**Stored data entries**
Content starts

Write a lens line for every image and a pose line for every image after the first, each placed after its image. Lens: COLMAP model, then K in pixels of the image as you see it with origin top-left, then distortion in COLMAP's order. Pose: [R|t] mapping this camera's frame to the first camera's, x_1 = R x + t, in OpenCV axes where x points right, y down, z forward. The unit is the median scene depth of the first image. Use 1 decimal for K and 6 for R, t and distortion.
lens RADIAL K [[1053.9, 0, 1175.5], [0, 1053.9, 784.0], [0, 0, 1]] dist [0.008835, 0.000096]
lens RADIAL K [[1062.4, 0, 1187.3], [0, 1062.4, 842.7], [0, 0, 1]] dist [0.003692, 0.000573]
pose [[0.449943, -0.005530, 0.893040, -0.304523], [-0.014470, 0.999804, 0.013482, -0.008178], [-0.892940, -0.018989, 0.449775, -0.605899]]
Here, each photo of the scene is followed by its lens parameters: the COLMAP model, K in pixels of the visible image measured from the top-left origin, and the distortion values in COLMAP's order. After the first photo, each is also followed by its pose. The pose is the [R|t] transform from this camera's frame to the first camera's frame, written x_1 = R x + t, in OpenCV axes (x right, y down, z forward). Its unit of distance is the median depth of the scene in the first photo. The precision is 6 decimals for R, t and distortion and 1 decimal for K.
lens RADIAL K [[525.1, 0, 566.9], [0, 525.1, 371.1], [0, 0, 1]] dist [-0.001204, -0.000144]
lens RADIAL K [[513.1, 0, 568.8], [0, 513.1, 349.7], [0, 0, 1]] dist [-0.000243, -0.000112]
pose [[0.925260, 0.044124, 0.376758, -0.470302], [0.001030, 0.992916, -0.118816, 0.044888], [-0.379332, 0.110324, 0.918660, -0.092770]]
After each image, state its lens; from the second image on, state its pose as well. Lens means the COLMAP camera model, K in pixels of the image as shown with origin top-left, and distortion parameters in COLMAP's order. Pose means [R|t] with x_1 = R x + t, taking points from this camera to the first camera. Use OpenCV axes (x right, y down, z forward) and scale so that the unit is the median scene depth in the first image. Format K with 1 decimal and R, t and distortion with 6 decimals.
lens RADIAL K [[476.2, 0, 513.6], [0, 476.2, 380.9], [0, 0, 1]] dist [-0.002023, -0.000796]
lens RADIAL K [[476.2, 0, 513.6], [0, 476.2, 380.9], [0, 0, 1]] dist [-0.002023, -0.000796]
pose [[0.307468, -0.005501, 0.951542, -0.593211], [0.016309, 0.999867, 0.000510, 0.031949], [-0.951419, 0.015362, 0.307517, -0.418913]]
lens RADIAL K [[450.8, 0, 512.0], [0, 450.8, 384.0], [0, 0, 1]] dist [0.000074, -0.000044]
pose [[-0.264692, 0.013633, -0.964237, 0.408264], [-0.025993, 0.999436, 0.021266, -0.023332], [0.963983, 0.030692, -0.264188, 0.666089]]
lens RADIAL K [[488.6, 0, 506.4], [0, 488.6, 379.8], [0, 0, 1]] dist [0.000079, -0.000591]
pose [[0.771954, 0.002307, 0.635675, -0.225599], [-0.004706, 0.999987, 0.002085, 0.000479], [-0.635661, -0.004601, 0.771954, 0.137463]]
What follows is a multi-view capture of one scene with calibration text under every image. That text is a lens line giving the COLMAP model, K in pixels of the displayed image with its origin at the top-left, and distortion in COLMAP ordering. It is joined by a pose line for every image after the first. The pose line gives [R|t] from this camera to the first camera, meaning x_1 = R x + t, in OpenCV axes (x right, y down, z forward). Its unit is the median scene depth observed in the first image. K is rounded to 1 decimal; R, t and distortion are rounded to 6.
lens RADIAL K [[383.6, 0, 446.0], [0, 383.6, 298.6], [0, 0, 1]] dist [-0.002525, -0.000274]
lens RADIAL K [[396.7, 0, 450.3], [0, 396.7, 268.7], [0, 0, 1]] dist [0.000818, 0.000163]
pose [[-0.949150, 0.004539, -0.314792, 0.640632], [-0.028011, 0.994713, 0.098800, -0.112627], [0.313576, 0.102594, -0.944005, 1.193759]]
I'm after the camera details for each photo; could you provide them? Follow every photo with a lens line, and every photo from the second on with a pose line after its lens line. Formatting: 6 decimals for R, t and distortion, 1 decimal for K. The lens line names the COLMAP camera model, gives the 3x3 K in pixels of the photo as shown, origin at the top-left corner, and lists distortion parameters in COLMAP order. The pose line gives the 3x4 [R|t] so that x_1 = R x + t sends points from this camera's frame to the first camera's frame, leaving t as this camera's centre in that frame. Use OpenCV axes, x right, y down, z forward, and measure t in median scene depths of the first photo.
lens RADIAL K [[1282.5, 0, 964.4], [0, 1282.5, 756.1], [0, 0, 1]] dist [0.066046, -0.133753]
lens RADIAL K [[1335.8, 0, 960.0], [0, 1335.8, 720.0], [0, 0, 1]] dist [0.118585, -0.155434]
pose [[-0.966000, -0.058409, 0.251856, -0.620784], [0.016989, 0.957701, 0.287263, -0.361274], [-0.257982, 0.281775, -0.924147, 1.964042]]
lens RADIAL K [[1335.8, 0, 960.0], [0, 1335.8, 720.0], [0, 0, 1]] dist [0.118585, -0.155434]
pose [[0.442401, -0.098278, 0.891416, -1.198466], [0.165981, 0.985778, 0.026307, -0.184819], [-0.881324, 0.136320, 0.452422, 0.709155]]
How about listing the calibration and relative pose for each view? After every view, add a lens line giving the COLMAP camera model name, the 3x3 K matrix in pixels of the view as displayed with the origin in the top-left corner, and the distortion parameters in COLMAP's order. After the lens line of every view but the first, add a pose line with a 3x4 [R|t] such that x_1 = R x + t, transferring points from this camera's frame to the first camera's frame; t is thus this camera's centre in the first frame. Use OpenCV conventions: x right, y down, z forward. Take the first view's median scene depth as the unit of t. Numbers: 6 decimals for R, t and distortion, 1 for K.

Content ends

**Task instructions**
Copy every one of the entries above character for character, in the order shown, changing nothing.

**Exercise result**
Write a lens line for every image and a pose line for every image after the first, each placed after its image. Lens: COLMAP model, then K in pixels of the image as you see it with origin top-left, then distortion in COLMAP's order. Pose: [R|t] mapping this camera's frame to the first camera's, x_1 = R x + t, in OpenCV axes where x points right, y down, z forward. The unit is the median scene depth of the first image. Use 1 decimal for K and 6 for R, t and distortion.
lens RADIAL K [[1053.9, 0, 1175.5], [0, 1053.9, 784.0], [0, 0, 1]] dist [0.008835, 0.000096]
lens RADIAL K [[1062.4, 0, 1187.3], [0, 1062.4, 842.7], [0, 0, 1]] dist [0.003692, 0.000573]
pose [[0.449943, -0.005530, 0.893040, -0.304523], [-0.014470, 0.999804, 0.013482, -0.008178], [-0.892940, -0.018989, 0.449775, -0.605899]]
Here, each photo of the scene is followed by its lens parameters: the COLMAP model, K in pixels of the visible image measured from the top-left origin, and the distortion values in COLMAP's order. After the first photo, each is also followed by its pose. The pose is the [R|t] transform from this camera's frame to the first camera's frame, written x_1 = R x + t, in OpenCV axes (x right, y down, z forward). Its unit of distance is the median depth of the scene in the first photo. The precision is 6 decimals for R, t and distortion and 1 decimal for K.
lens RADIAL K [[525.1, 0, 566.9], [0, 525.1, 371.1], [0, 0, 1]] dist [-0.001204, -0.000144]
lens RADIAL K [[513.1, 0, 568.8], [0, 513.1, 349.7], [0, 0, 1]] dist [-0.000243, -0.000112]
pose [[0.925260, 0.044124, 0.376758, -0.470302], [0.001030, 0.992916, -0.118816, 0.044888], [-0.379332, 0.110324, 0.918660, -0.092770]]
After each image, state its lens; from the second image on, state its pose as well. Lens means the COLMAP camera model, K in pixels of the image as shown with origin top-left, and distortion parameters in COLMAP's order. Pose means [R|t] with x_1 = R x + t, taking points from this camera to the first camera. Use OpenCV axes (x right, y down, z forward) and scale so that the unit is the median scene depth in the first image. Format K with 1 decimal and R, t and distortion with 6 decimals.
lens RADIAL K [[476.2, 0, 513.6], [0, 476.2, 380.9], [0, 0, 1]] dist [-0.002023, -0.000796]
lens RADIAL K [[476.2, 0, 513.6], [0, 476.2, 380.9], [0, 0, 1]] dist [-0.002023, -0.000796]
pose [[0.307468, -0.005501, 0.951542, -0.593211], [0.016309, 0.999867, 0.000510, 0.031949], [-0.951419, 0.015362, 0.307517, -0.418913]]
lens RADIAL K [[450.8, 0, 512.0], [0, 450.8, 384.0], [0, 0, 1]] dist [0.000074, -0.000044]
pose [[-0.264692, 0.013633, -0.964237, 0.408264], [-0.025993, 0.999436, 0.021266, -0.023332], [0.963983, 0.030692, -0.264188, 0.666089]]
lens RADIAL K [[488.6, 0, 506.4], [0, 488.6, 379.8], [0, 0, 1]] dist [0.000079, -0.000591]
pose [[0.771954, 0.002307, 0.635675, -0.225599], [-0.004706, 0.999987, 0.002085, 0.000479], [-0.635661, -0.004601, 0.771954, 0.137463]]
What follows is a multi-view capture of one scene with calibration text under every image. That text is a lens line giving the COLMAP model, K in pixels of the displayed image with its origin at the top-left, and distortion in COLMAP ordering. It is joined by a pose line for every image after the first. The pose line gives [R|t] from this camera to the first camera, meaning x_1 = R x + t, in OpenCV axes (x right, y down, z forward). Its unit is the median scene depth observed in the first image. K is rounded to 1 decimal; R, t and distortion are rounded to 6.
lens RADIAL K [[383.6, 0, 446.0], [0, 383.6, 298.6], [0, 0, 1]] dist [-0.002525, -0.000274]
lens RADIAL K [[396.7, 0, 450.3], [0, 396.7, 268.7], [0, 0, 1]] dist [0.000818, 0.000163]
pose [[-0.949150, 0.004539, -0.314792, 0.640632], [-0.028011, 0.994713, 0.098800, -0.112627], [0.313576, 0.102594, -0.944005, 1.193759]]
I'm after the camera details for each photo; could you provide them? Follow every photo with a lens line, and every photo from the second on with a pose line after its lens line. Formatting: 6 decimals for R, t and distortion, 1 decimal for K. The lens line names the COLMAP camera model, gives the 3x3 K in pixels of the photo as shown, origin at the top-left corner, and lists distortion parameters in COLMAP order. The pose line gives the 3x4 [R|t] so that x_1 = R x + t sends points from this camera's frame to the first camera's frame, leaving t as this camera's centre in that frame. Use OpenCV axes, x right, y down, z forward, and measure t in median scene depths of the first photo.
lens RADIAL K [[1282.5, 0, 964.4], [0, 1282.5, 756.1], [0, 0, 1]] dist [0.066046, -0.133753]
lens RADIAL K [[1335.8, 0, 960.0], [0, 1335.8, 720.0], [0, 0, 1]] dist [0.118585, -0.155434]
pose [[-0.966000, -0.058409, 0.251856, -0.620784], [0.016989, 0.957701, 0.287263, -0.361274], [-0.257982, 0.281775, -0.924147, 1.964042]]
lens RADIAL K [[1335.8, 0, 960.0], [0, 1335.8, 720.0], [0, 0, 1]] dist [0.118585, -0.155434]
pose [[0.442401, -0.098278, 0.891416, -1.198466], [0.165981, 0.985778, 0.026307, -0.184819], [-0.881324, 0.136320, 0.452422, 0.709155]]
How about listing the calibration and relative pose for each view? After every view, add a lens line giving the COLMAP camera model name, the 3x3 K matrix in pixels of the view as displayed with the origin in the top-left corner, and the distortion parameters in COLMAP's order. After the lens line of every view but the first, add a pose line with a 3x4 [R|t] such that x_1 = R x + t, transferring points from this camera's frame to the first camera's frame; t is thus this camera's centre in the first frame. Use OpenCV conventions: x right, y down, z forward. Take the first view's median scene depth as the unit of t. Numbers: 6 decimals for R, t and distortion, 1 for K.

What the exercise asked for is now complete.